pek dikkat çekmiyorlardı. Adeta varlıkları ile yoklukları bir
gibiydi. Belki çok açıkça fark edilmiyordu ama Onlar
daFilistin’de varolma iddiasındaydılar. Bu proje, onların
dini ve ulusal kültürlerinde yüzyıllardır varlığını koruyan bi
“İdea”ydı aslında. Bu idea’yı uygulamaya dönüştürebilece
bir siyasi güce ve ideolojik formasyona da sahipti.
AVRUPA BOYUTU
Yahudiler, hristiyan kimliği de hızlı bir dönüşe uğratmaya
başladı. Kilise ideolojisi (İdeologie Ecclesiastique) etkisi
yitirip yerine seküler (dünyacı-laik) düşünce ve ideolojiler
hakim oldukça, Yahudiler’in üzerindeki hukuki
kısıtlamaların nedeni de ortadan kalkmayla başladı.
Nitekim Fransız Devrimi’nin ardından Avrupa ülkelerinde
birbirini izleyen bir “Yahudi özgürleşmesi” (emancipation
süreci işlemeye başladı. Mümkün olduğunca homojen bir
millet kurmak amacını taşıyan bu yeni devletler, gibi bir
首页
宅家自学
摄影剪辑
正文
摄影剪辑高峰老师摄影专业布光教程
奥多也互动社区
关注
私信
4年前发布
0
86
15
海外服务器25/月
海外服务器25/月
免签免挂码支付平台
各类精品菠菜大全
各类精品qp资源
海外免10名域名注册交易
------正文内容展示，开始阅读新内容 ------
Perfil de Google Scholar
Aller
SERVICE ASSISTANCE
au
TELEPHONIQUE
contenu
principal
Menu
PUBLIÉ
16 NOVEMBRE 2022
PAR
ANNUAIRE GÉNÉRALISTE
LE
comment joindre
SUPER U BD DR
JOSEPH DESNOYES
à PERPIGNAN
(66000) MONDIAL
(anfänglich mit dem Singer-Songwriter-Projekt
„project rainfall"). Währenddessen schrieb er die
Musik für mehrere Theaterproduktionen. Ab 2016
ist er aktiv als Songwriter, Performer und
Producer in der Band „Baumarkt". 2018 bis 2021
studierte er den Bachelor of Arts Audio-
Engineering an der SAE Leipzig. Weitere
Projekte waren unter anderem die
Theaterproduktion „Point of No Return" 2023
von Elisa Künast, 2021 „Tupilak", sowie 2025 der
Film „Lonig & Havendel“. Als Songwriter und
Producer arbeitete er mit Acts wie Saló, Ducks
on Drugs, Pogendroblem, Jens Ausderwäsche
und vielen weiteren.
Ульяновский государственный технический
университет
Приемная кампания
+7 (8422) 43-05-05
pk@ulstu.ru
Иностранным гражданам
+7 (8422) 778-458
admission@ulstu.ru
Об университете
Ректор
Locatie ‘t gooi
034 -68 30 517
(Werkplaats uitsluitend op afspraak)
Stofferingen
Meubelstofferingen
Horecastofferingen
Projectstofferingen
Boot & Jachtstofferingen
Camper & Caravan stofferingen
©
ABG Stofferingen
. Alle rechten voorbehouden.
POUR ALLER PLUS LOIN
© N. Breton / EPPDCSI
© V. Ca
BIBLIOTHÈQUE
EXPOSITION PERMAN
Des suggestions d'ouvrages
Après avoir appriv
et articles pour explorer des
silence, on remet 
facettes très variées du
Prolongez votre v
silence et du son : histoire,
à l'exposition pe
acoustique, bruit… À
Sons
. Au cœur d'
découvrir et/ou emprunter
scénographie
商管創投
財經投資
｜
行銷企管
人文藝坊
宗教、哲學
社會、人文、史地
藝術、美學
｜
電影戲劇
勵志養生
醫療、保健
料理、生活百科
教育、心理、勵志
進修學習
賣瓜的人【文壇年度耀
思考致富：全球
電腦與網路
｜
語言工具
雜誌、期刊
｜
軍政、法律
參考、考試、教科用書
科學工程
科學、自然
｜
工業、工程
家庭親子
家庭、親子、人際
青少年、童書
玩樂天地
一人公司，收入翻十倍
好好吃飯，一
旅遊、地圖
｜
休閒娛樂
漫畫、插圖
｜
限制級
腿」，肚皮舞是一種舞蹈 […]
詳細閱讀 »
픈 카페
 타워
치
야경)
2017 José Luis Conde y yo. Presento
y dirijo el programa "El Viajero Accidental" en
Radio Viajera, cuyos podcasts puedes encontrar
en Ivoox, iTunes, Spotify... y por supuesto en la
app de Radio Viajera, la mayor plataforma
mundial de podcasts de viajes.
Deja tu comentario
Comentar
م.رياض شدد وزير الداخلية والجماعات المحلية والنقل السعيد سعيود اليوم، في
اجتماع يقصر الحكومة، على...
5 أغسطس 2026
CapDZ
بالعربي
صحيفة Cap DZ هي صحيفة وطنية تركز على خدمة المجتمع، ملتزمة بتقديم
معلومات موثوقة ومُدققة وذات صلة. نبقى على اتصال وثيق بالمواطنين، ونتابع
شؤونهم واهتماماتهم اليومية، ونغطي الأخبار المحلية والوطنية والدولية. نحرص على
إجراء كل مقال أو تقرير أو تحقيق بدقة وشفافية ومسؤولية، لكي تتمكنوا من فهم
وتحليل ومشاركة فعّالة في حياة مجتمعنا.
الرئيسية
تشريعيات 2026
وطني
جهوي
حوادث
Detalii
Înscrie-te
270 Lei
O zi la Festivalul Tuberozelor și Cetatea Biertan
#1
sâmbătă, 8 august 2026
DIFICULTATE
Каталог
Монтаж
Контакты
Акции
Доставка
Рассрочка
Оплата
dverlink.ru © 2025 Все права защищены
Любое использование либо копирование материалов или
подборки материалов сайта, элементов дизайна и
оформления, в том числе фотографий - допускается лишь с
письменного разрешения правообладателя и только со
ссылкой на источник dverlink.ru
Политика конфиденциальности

----------------------------------------

**Your objective:** Copy out all of the items above, replacing "Акции" with "Скидки" and changing nothing else.

**Answer section:**
pek dikkat çekmiyorlardı. Adeta varlıkları ile yoklukları bir
gibiydi. Belki çok açıkça fark edilmiyordu ama Onlar
daFilistin’de varolma iddiasındaydılar. Bu proje, onların
dini ve ulusal kültürlerinde yüzyıllardır varlığını koruyan bi
“İdea”ydı aslında. Bu idea’yı uygulamaya dönüştürebilece
bir siyasi güce ve ideolojik formasyona da sahipti.
AVRUPA BOYUTU
Yahudiler, hristiyan kimliği de hızlı bir dönüşe uğratmaya
başladı. Kilise ideolojisi (İdeologie Ecclesiastique) etkisi
yitirip yerine seküler (dünyacı-laik) düşünce ve ideolojiler
hakim oldukça, Yahudiler’in üzerindeki hukuki
kısıtlamaların nedeni de ortadan kalkmayla başladı.
Nitekim Fransız Devrimi’nin ardından Avrupa ülkelerinde
birbirini izleyen bir “Yahudi özgürleşmesi” (emancipation
süreci işlemeye başladı. Mümkün olduğunca homojen bir
millet kurmak amacını taşıyan bu yeni devletler, gibi bir
首页
宅家自学
摄影剪辑
正文
摄影剪辑高峰老师摄影专业布光教程
奥多也互动社区
关注
私信
4年前发布
0
86
15
海外服务器25/月
海外服务器25/月
免签免挂码支付平台
各类精品菠菜大全
各类精品qp资源
海外免10名域名注册交易
------正文内容展示，开始阅读新内容 ------
Perfil de Google Scholar
Aller
SERVICE ASSISTANCE
au
TELEPHONIQUE
contenu
principal
Menu
PUBLIÉ
16 NOVEMBRE 2022
PAR
ANNUAIRE GÉNÉRALISTE
LE
comment joindre
SUPER U BD DR
JOSEPH DESNOYES
à PERPIGNAN
(66000) MONDIAL
(anfänglich mit dem Singer-Songwriter-Projekt
„project rainfall"). Währenddessen schrieb er die
Musik für mehrere Theaterproduktionen. Ab 2016
ist er aktiv als Songwriter, Performer und
Producer in der Band „Baumarkt". 2018 bis 2021
studierte er den Bachelor of Arts Audio-
Engineering an der SAE Leipzig. Weitere
Projekte waren unter anderem die
Theaterproduktion „Point of No Return" 2023
von Elisa Künast, 2021 „Tupilak", sowie 2025 der
Film „Lonig & Havendel“. Als Songwriter und
Producer arbeitete er mit Acts wie Saló, Ducks
on Drugs, Pogendroblem, Jens Ausderwäsche
und vielen weiteren.
Ульяновский государственный технический
университет
Приемная кампания
+7 (8422) 43-05-05
pk@ulstu.ru
Иностранным гражданам
+7 (8422) 778-458
admission@ulstu.ru
Об университете
Ректор
Locatie ‘t gooi
034 -68 30 517
(Werkplaats uitsluitend op afspraak)
Stofferingen
Meubelstofferingen
Horecastofferingen
Projectstofferingen
Boot & Jachtstofferingen
Camper & Caravan stofferingen
©
ABG Stofferingen
. Alle rechten voorbehouden.
POUR ALLER PLUS LOIN
© N. Breton / EPPDCSI
© V. Ca
BIBLIOTHÈQUE
EXPOSITION PERMAN
Des suggestions d'ouvrages
Après avoir appriv
et articles pour explorer des
silence, on remet 
facettes très variées du
Prolongez votre v
silence et du son : histoire,
à l'exposition pe
acoustique, bruit… À
Sons
. Au cœur d'
découvrir et/ou emprunter
scénographie
商管創投
財經投資
｜
行銷企管
人文藝坊
宗教、哲學
社會、人文、史地
藝術、美學
｜
電影戲劇
勵志養生
醫療、保健
料理、生活百科
教育、心理、勵志
進修學習
賣瓜的人【文壇年度耀
思考致富：全球
電腦與網路
｜
語言工具
雜誌、期刊
｜
軍政、法律
參考、考試、教科用書
科學工程
科學、自然
｜
工業、工程
家庭親子
家庭、親子、人際
青少年、童書
玩樂天地
一人公司，收入翻十倍
好好吃飯，一
旅遊、地圖
｜
休閒娛樂
漫畫、插圖
｜
限制級
腿」，肚皮舞是一種舞蹈 […]
詳細閱讀 »
픈 카페
 타워
치
야경)
2017 José Luis Conde y yo. Presento
y dirijo el programa "El Viajero Accidental" en
Radio Viajera, cuyos podcasts puedes encontrar
en Ivoox, iTunes, Spotify... y por supuesto en la
app de Radio Viajera, la mayor plataforma
mundial de podcasts de viajes.
Deja tu comentario
Comentar
م.رياض شدد وزير الداخلية والجماعات المحلية والنقل السعيد سعيود اليوم، في
اجتماع يقصر الحكومة، على...
5 أغسطس 2026
CapDZ
بالعربي
صحيفة Cap DZ هي صحيفة وطنية تركز على خدمة المجتمع، ملتزمة بتقديم
معلومات موثوقة ومُدققة وذات صلة. نبقى على اتصال وثيق بالمواطنين، ونتابع
شؤونهم واهتماماتهم اليومية، ونغطي الأخبار المحلية والوطنية والدولية. نحرص على
إجراء كل مقال أو تقرير أو تحقيق بدقة وشفافية ومسؤولية، لكي تتمكنوا من فهم
وتحليل ومشاركة فعّالة في حياة مجتمعنا.
الرئيسية
تشريعيات 2026
وطني
جهوي
حوادث
Detalii
Înscrie-te
270 Lei
O zi la Festivalul Tuberozelor și Cetatea Biertan
#1
sâmbătă, 8 august 2026
DIFICULTATE
Каталог
Монтаж
Контакты
Скидки
Доставка
Рассрочка
Оплата
dverlink.ru © 2025 Все права защищены
Любое использование либо копирование материалов или
подборки материалов сайта, элементов дизайна и
оформления, в том числе фотографий - допускается лишь с
письменного разрешения правообладателя и только со
ссылкой на источник dverlink.ru
Политика конфиденциальности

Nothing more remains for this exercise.